Task prompt
Output the part of the records that opens with the line containing "мероприятиях Москвы." and closes with the line containing "Москвы. Мы знаем". Keep every line unchanged.

(Collected data)
++++++++++

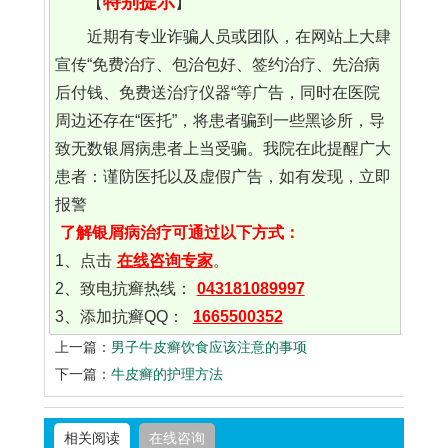
特别提示
【
】
近期有专业诈骗人员或团队，在网站上大肆
宣传“免费治疗、包治包好、签约治疗、先治病
后付钱、免费送治疗仪器“等广告，同时在医院
周边还存在“医托”，将患者骗到一些黑诊所，导
致无数银屑病患者上当受骗。我院在此提醒广大
患者：谨防医托以及虚假广告，如有发现，立即
报警
了解银屑病治疗可通过以下方式：
1、点击
在线咨询专家
。
2、致电抗癣热线：
043181089997
3、添加抗癣QQ：
1665500352
上一篇：
男子牛皮癣饮食应该注意的事项
下一篇：
牛皮癣的护理方法
相关阅读
在线咨询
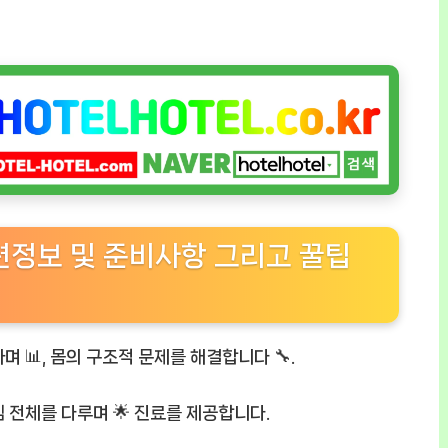
관련정보 및 준비사항 그리고 꿀팁
 📊, 몸의 구조적 문제를 해결합니다 🔧.
 전체를 다루며 🌟 진료를 제공합니다.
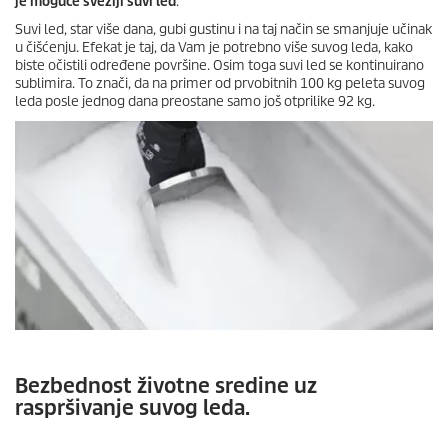
je moguće svežiji suvi led
.
Suvi led, star više dana, gubi gustinu i na taj način se smanjuje učinak
u čišćenju. Efekat je taj, da Vam je potrebno više suvog leda, kako
biste očistili određene površine. Osim toga suvi led se kontinuirano
sublimira. To znači, da na primer od prvobitnih 100 kg peleta suvog
leda posle jednog dana preostane samo još otprilike 92 kg.
Bezbednost životne sredine uz
raspršivanje suvog leda.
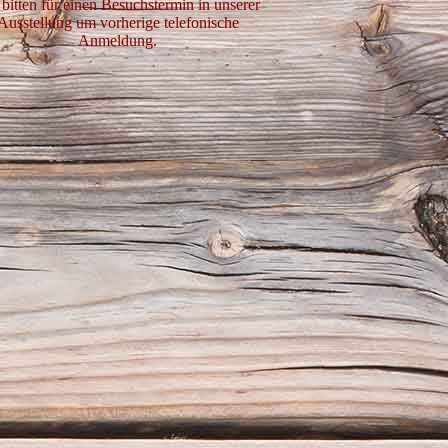
 bitten für einen Besuchstermin in unserer
Ausstellung um vorherige telefonische
Anmeldung.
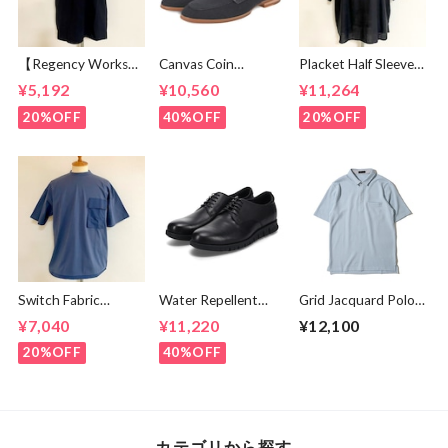
【Regency Works】
Canvas Coin
Placket Half Sleeve
New York N
Loafers Black
Shirts Black
¥5,192
¥10,560
¥11,264
Embroidery Tee
Deep Black
20%OFF
40%OFF
20%OFF
Switch Fabric
Water Repellent
Grid Jacquard Polo
Pocket T-shirts
Smooth Flat
Shirts Sax
¥7,040
¥11,220
¥12,100
Ash Navy
Shoes Black
20%OFF
40%OFF
カテゴリから探す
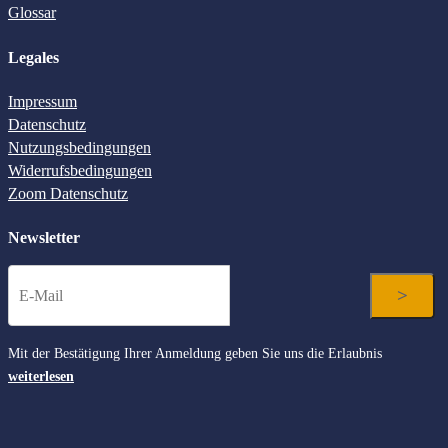
Glossar
Legales
Impressum
Datenschutz
Nutzungsbedingungen
Widerrufsbedingungen
Zoom Datenschutz
Newsletter
Mit der Bestätigung Ihrer Anmeldung geben Sie uns die Erlaubnis
weiterlesen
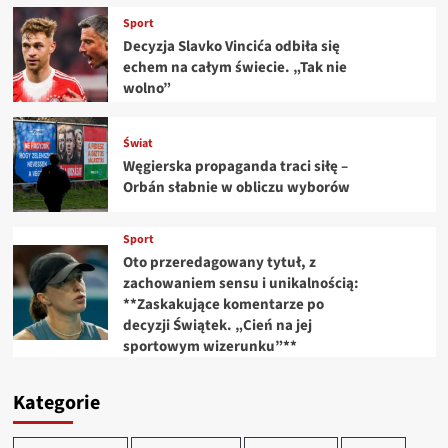
Sport
Decyzja Slavko Vincića odbiła się
echem na całym świecie. „Tak nie
wolno”
Świat
Węgierska propaganda traci siłę –
Orbán słabnie w obliczu wyborów
Sport
Oto przeredagowany tytuł, z
zachowaniem sensu i unikalnością:
**Zaskakujące komentarze po
decyzji Świątek. „Cień na jej
sportowym wizerunku”**
Kategorie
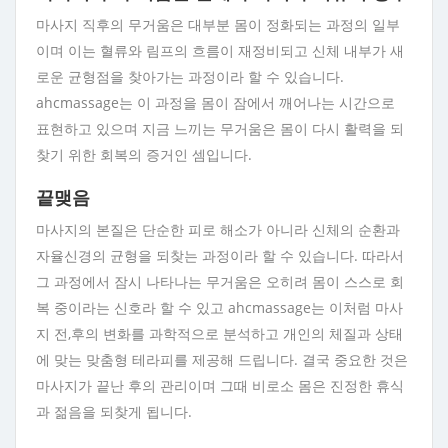
마사지 직후의 무거움은 대부분 몸이 정화되는 과정의 일부
이며 이는 혈류와 림프의 흐름이 재정비되고 신체 내부가 새
로운 균형점을 찾아가는 과정이라 할 수 있습니다.
ahcmassage는 이 과정을 몸이 잠에서 깨어나는 시간으로
표현하고 있으며 지금 느끼는 무거움은 몸이 다시 활력을 되
찾기 위한 회복의 증거인 셈입니다.
끝맺음
마사지의 본질은 단순한 피로 해소가 아니라 신체의 순환과
자율신경의 균형을 되찾는 과정이라 할 수 있습니다. 따라서
그 과정에서 잠시 나타나는 무거움은 오히려 몸이 스스로 회
복 중이라는 신호라 할 수 있고 ahcmassage는 이처럼 마사
지 전,후의 변화를 과학적으로 분석하고 개인의 체질과 상태
에 맞는 맞춤형 테라피를 제공해 드립니다. 결국 중요한 것은
마사지가 끝난 후의 관리이며 그때 비로소 몸은 진정한 휴식
과 젊음을 되찾게 됩니다.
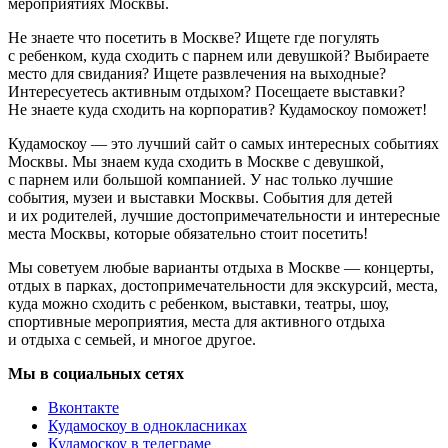
мероприятиях Москвы.
Не знаете что посетить в Москве? Ищете где погулять
с ребенком, куда сходить с парнем или девушкой? Выбираете
место для свидания? Ищете развлечения на выходные?
Интересуетесь активным отдыхом? Посещаете выставки?
Не знаете куда сходить на корпоратив? Кудамоскоу поможет!
Кудамоскоу — это лучший сайт о самых интересных событиях
Москвы. Мы знаем куда сходить в Москве с девушкой,
с парнем или большой компанией. У нас только лучшие
события, музеи и выставки Москвы. События для детей
и их родителей, лучшие достопримечательности и интересные
места Москвы, которые обязательно стоит посетить!
Мы советуем любые варианты отдыха в Москве — концерты,
отдых в парках, достопримечательности для экскурсий, места,
куда можно сходить с ребенком, выставки, театры, шоу,
спортивные мероприятия, места для активного отдыха
и отдыха с семьей, и многое другое.
Мы в социальных сетях
Вконтакте
Кудамоскоу в однокласниках
Кудамоскоу в телеграме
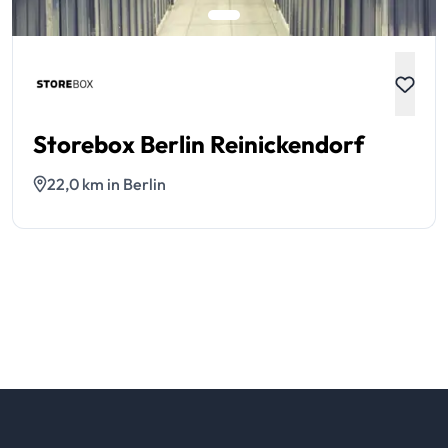
Storebox Berlin Reinickendorf
22,0 km in Berlin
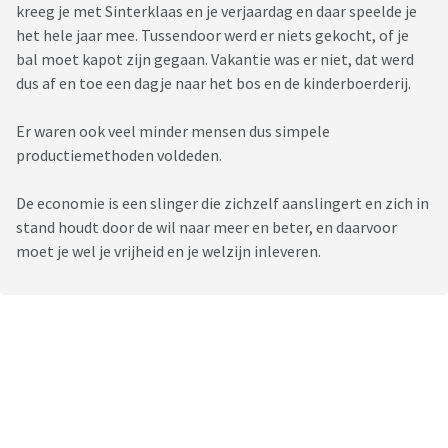
kreeg je met Sinterklaas en je verjaardag en daar speelde je
het hele jaar mee. Tussendoor werd er niets gekocht, of je
bal moet kapot zijn gegaan. Vakantie was er niet, dat werd
dus af en toe een dagje naar het bos en de kinderboerderij.
Er waren ook veel minder mensen dus simpele
productiemethoden voldeden.
De economie is een slinger die zichzelf aanslingert en zich in
stand houdt door de wil naar meer en beter, en daarvoor
moet je wel je vrijheid en je welzijn inleveren.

++++++++++

Result
мероприятиях Москвы.
Не знаете что посетить в Москве? Ищете где погулять
с ребенком, куда сходить с парнем или девушкой? Выбираете
место для свидания? Ищете развлечения на выходные?
Интересуетесь активным отдыхом? Посещаете выставки?
Не знаете куда сходить на корпоратив? Кудамоскоу поможет!
Кудамоскоу — это лучший сайт о самых интересных событиях
Москвы. Мы знаем куда сходить в Москве с девушкой,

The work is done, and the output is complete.